Evolution and Future Architecture for the Earth System Grid Federation (ESGF)
Presented during EGU2020 - The Earth System Grid Federation (ESGF) is a globally distributed e-infrastructure for the hosting and dissemination of climate-related data. ESGF was originally developed to support the community in the analysis of CMIP5 (5th Coupled Model Intercomparison Project) data in support of the 5th Assessment report made by the IPCC (Intergovernmental Panel on Climate Change). Recognising the challenge of the large volumes of data concerned and the international nature of the work, a federated system was developed linking together a network of collaborating data providers around the world. This enables users to discover, download and access data through a single unified system such that they can seamlessly pull data from these multiple hosting centres via a common set of APIs. ESGF has grown to support over 16000 registered users and besides the CMIPs, supports a range of other projects such as the Energy Exascale Earth System Model, Obs4MIPS, CORDEX and the European Space Agency’s Climate Change Initiative Open Data Portal.
Over the course of its evolution, ESGF has pioneered technologies and operational practice for distributed systems including solutions for federated search, metadata modelling and capture, identity management and large scale replication of data. Now in its tenth year of operation, a major review of the system architecture is underway. For this next generation system, we will be drawing from our experience and lessons learnt running an operational e-infrastructure but also considering other similar systems and initiatives.
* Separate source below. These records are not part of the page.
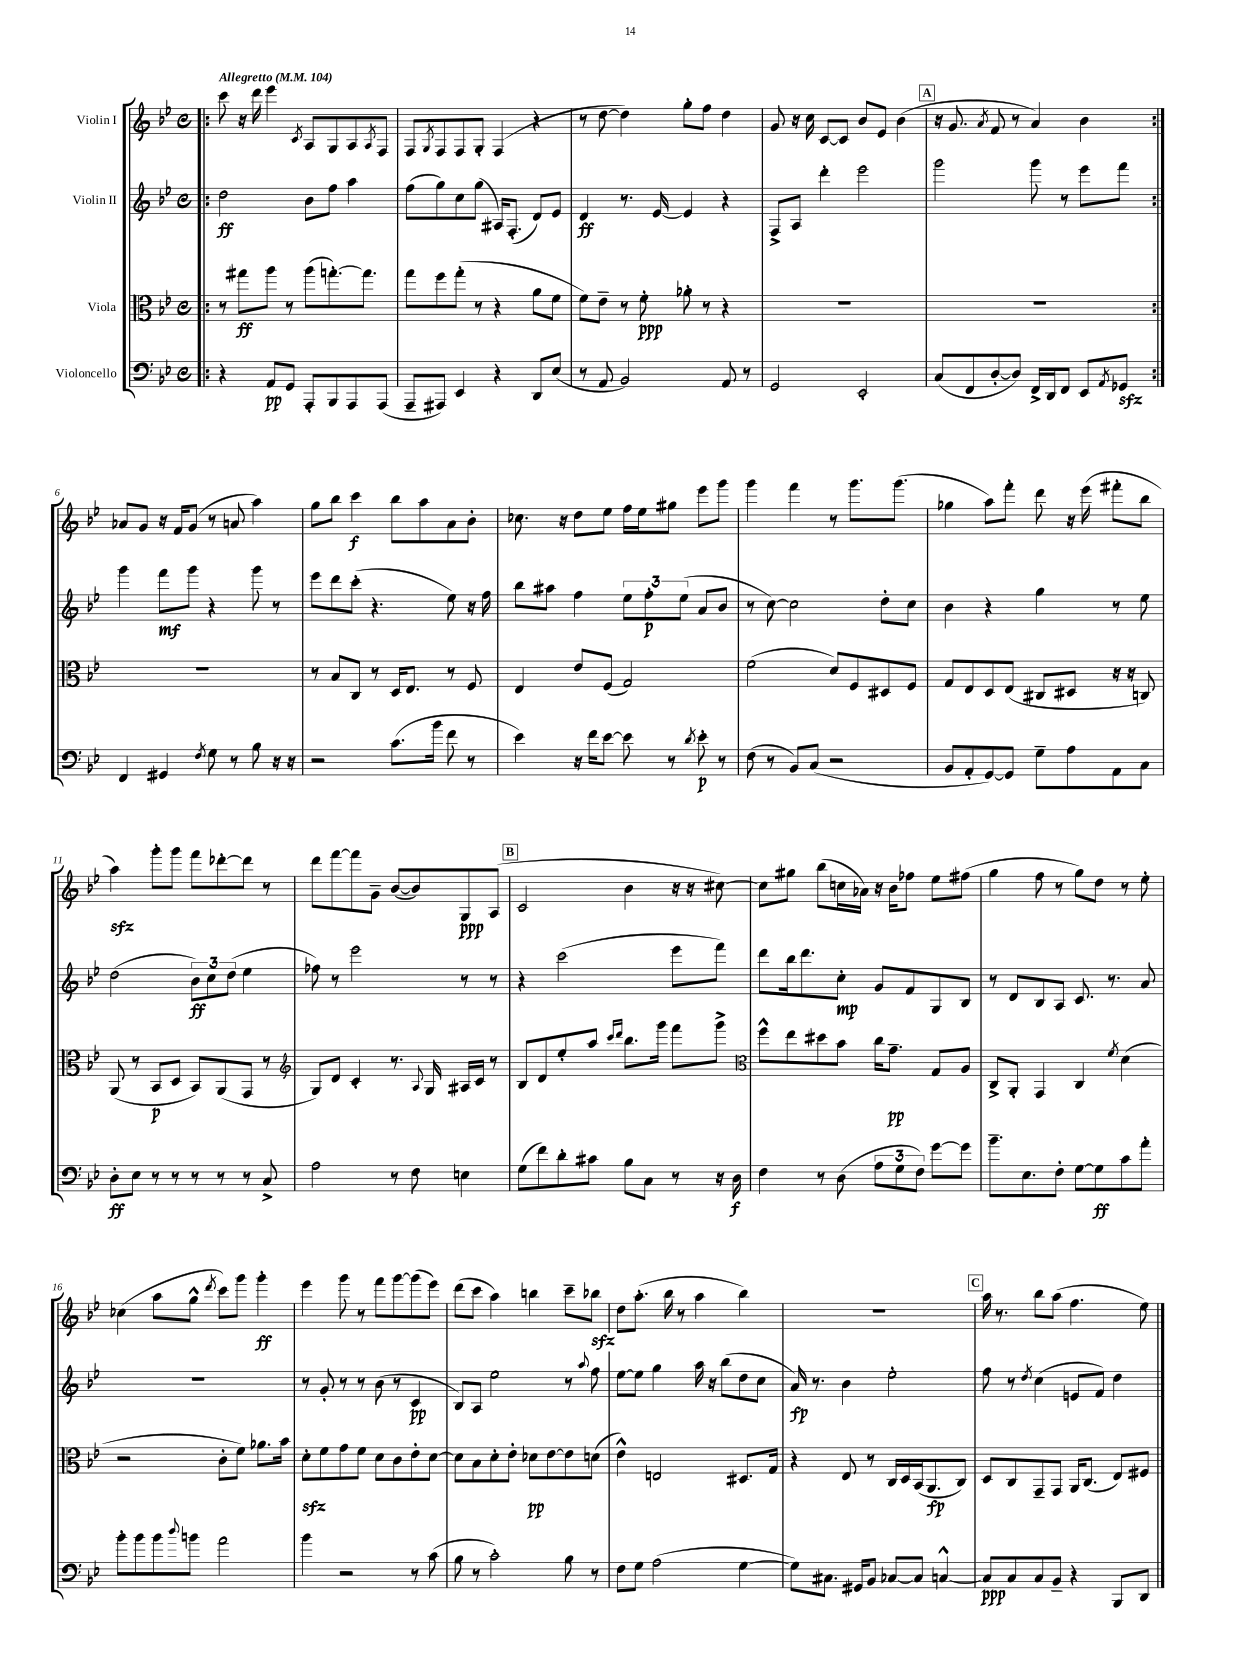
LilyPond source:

<<
\new StaffGroup <<
\new Staff = "s0" \with { instrumentName = "Violin I" } {
    \clef treble \key bes \major \defaultTimeSignature \time 4/4 \tempo "Allegretto" 4 = 104
    \repeat volta 2 { \bar ".|:" c'''8 r16 d'''16 ees'''4 \acciaccatura { c'8 } a8 g8 a8 \acciaccatura { a8 } f8 |
    f8 \acciaccatura { g8 } f8 f8 g8-. f4( r4 |
    r8 d''8~ d''4) g''8-. f''8 d''4 |
    g'8 r16 c''16 c'8~ c'8 bes'8 ees'8 bes'4( |
    \mark \markup { \box "A" } r16 g'8. \acciaccatura { a'8 } f'8 r8 a'4) bes'4 | }
    aes'8 g'8 r16 f'16 g'8( r8 a'8 a''4) |
    g''8 bes''8 c'''4\f bes''8 a''8 a'8 bes'8-. |
    ces''8. r16 d''8 ees''8 f''16 ees''16 gis''8 ees'''8 g'''8 |
    g'''4 f'''4 r8 g'''8. g'''8.( |
    ges''4 a''8) f'''8-. d'''8 r16 ees'''16( fis'''8-. bes''8 |
    a''4\sfz) g'''8-. g'''8 f'''8 des'''8~-. des'''8 r8 |
    d'''8 f'''8~ f'''8 g'8-- bes'8~( bes'8) g8\ppp a8( |
    \mark \markup { \box "B" } c'2 bes'4 r16 r16 cis''8~) |
    cis''8 gis''8 bes''8( c''16 aes'16) r16 bes'16 fes''8 ees''8 fis''8( |
    g''4 f''8 r8 g''8) d''8 r8 ees''8-. |
    ces''4( a''8 g''8-^ \acciaccatura { d'''8 } c'''8) g'''8 g'''4-.\ff |
    ees'''4 g'''8 r8 f'''8 g'''8~ g'''8( ees'''8) |
    d'''8( c'''8 a''4) b''4 c'''8-- bes''8\sfz |
    d''8 a''8.-.( bes''16 r8 a''4 bes''4) |
    R1 |
    \mark \markup { \box "C" } a''16 r8. bes''8 a''8( f''4. ees''8) \bar "|." |
}
\new Staff = "s1" \with { instrumentName = "Violin II" } {
    \clef treble \key bes \major \defaultTimeSignature \time 4/4
    \repeat volta 2 { \bar ".|:" d''2\ff bes'8 f''8 a''4 |
    f''8( g''8) c''8 g''8( ais16) f8.-.( d'8) ees'8 |
    d'4\ff r8. ees'16~ ees'4 r4 |
    f8-> a8 d'''4-. ees'''2 |
    \mark \markup { \box "A" } g'''2 g'''8 r8 ees'''8 f'''8 | }
    g'''4 f'''8\mf g'''8 r4 g'''8 r8 |
    ees'''8 d'''8 c'''8-.( r4. ees''8) r16 f''16 |
    bes''8 ais''8 f''4 \tuplet 3/2 { ees''8 f''8-.\p ees''8( } a'8 bes'8 |
    r8 c''8~) c''2 d''8-. c''8 |
    bes'4 r4 g''4 r8 ees''8 |
    d''2( \tuplet 3/2 { bes'8\ff) c''8 d''8( } ees''4 |
    fes''8) r8 ees'''2 r8 r8 |
    \mark \markup { \box "B" } r4 c'''2( ees'''8 f'''8) |
    d'''8 bes''16 d'''8. c''8-.\mp g'8 f'8 g8 bes8 |
    r8 d'8 bes8 a8 c'8. r8. a'8 |
    R1 |
    r8 g'8-. r8 r8 bes'8( r8 c'4\pp |
    bes8) a8 ees''2 r8 \appoggiatura { a''8 } f''8 |
    ees''8~ ees''8 g''4 a''16 r16 bes''8( d''8 c''8 |
    a'16\fp) r8. bes'4 ees''2-. |
    \mark \markup { \box "C" } f''8 r8 \acciaccatura { d''8 } c''4( e'8 f'8) d''4 \bar "|." |
}
\new Staff = "s2" \with { instrumentName = "Viola" } {
    \clef alto \key bes \major \defaultTimeSignature \time 4/4
    \repeat volta 2 { \bar ".|:" r8 gis''8\ff a''8 r8 a''8( g''8.~-.) g''8. |
    g''8 f''8 g''8-.( r8 r4 a'8 f'8 |
    f'8) ees'8-- r8 f'8-.\ppp aes'8-. r8 r4 |
    R1 |
    \mark \markup { \box "A" } R1 | }
    R1 |
    r8 bes8 c8 r8 d16 ees8. r8 f8 |
    ees4 ees'8 f8( g2) |
    f'2( d'8) f8 dis8 f8 |
    g8 ees8 d8 ees8( cis8 dis8 r16 r16 c8) |
    a,8( r8 bes,8\p d8 bes,8) a,8( g,8 r8 |
    \clef treble g8) d'8 c'4-. r8. \appoggiatura { a8 } g16 ais16 c'16 r8 |
    \mark \markup { \box "B" } bes8 d'8 ees''8-. a''8 \grace { c'''16 d'''16 } bes''8. g'''16 f'''8 g'''8-> |
    \clef alto f''8-^ ees''8 dis''8 bes'8 c''16 g'8.--\pp g8 a8 |
    c8-> a,8-. g,4 c4 \acciaccatura { f'8 } d'4( |
    r2 c'8-. f'8) aes'8. bes'16 |
    d'8-.\sfz f'8 g'8 f'8 d'8 c'8 ees'8-. d'8~ |
    d'8 bes8 d'8-. ees'8-. des'8\pp ees'8~ ees'8 d'8( |
    ees'4-^) e2 dis8. g16 |
    r4 ees8 r8 c16 d16 bes,16( a,8.\fp c8) |
    \mark \markup { \box "C" } d8 c8 g,8-- g,8 a,16 c8.( ees8) fis8 \bar "|." |
}
\new Staff = "s3" \with { instrumentName = "Violoncello" } {
    \clef bass \key bes \major \defaultTimeSignature \time 4/4
    \repeat volta 2 { \bar ".|:" r4 a,8\pp g,8 a,,8-. bes,,8 a,,8 a,,8( |
    a,,8-- ais,,8) ees,4 r4 d,8 ees8( |
    r8 a,8 bes,2) a,8 r8 |
    g,2 ees,2-. |
    \mark \markup { \box "A" } c8( f,8 d8~-. d8) f,16-> d,16 f,8 ees,8 \acciaccatura { a,8 } ges,8\sfz | }
    f,4 gis,4 \acciaccatura { f8 } g8 r8 bes8 r16 r16 |
    r2 c'8.( bes'16 f'8 r8 |
    ees'4) r16 f'16 ees'8~ ees'8 r8 \acciaccatura { d'8 } ees'8-.\p r8 |
    f8( r8 bes,8) c8( r2 |
    bes,8 a,8-. g,8~) g,8 g8-- a8 a,8 c8 |
    d8-.\ff ees8 r8 r8 r8 r8 r8 c8-> |
    a2 r8 f8 e4 |
    \mark \markup { \box "B" } g8( f'8) d'8-. cis'8 bes8 c8 r8 r16 d16\f |
    f4 r8 d8( \tuplet 3/2 { a8 g8 f8) } g'8~ g'8 |
    bes'8.-- ees8. f8-. g8~ g8\ff c'8 a'8-. |
    bes'8-. bes'8 bes'8 \appoggiatura { d''8 } b'8 a'2 |
    bes'4 r2 r8 c'8( |
    bes8 r8 c'2-.) bes8 r8 |
    f8 g8 a2( g4~ |
    g8) cis8. gis,16 bes,8 ces8~ ces8 c4~-^ |
    \mark \markup { \box "C" } c8\ppp c8 c8 bes,8-- r4 bes,,8 d,8 \bar "|." |
}
>>
>>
These include for example, ESA’s Earth Observation Exploitation Platform Common Architecture, outputs from recent OGC Testbeds and Pangeo (https://pangeo.io/), a community and software stack for the geosciences. Drawing from our own recent pilot work, we look at the role of cloud computing with its impact on deployment practice and hosting architecture but also new paradigms for massively parallel data storage and access, such as object store. The cloud also offers a potential point of entry for scientists without access to large-scale computing, analysis, and network resources. As trusted international repositories, the major national computing centres that host and replicate large corpuses of ESGF have increasingly been supporting a broader range of domains and communities in the Earth sciences. We explore the critical role of standards for connecting data and the application of FAIR data principles to ensure free and open access and interoperability with other similar systems in the Earth Sciences.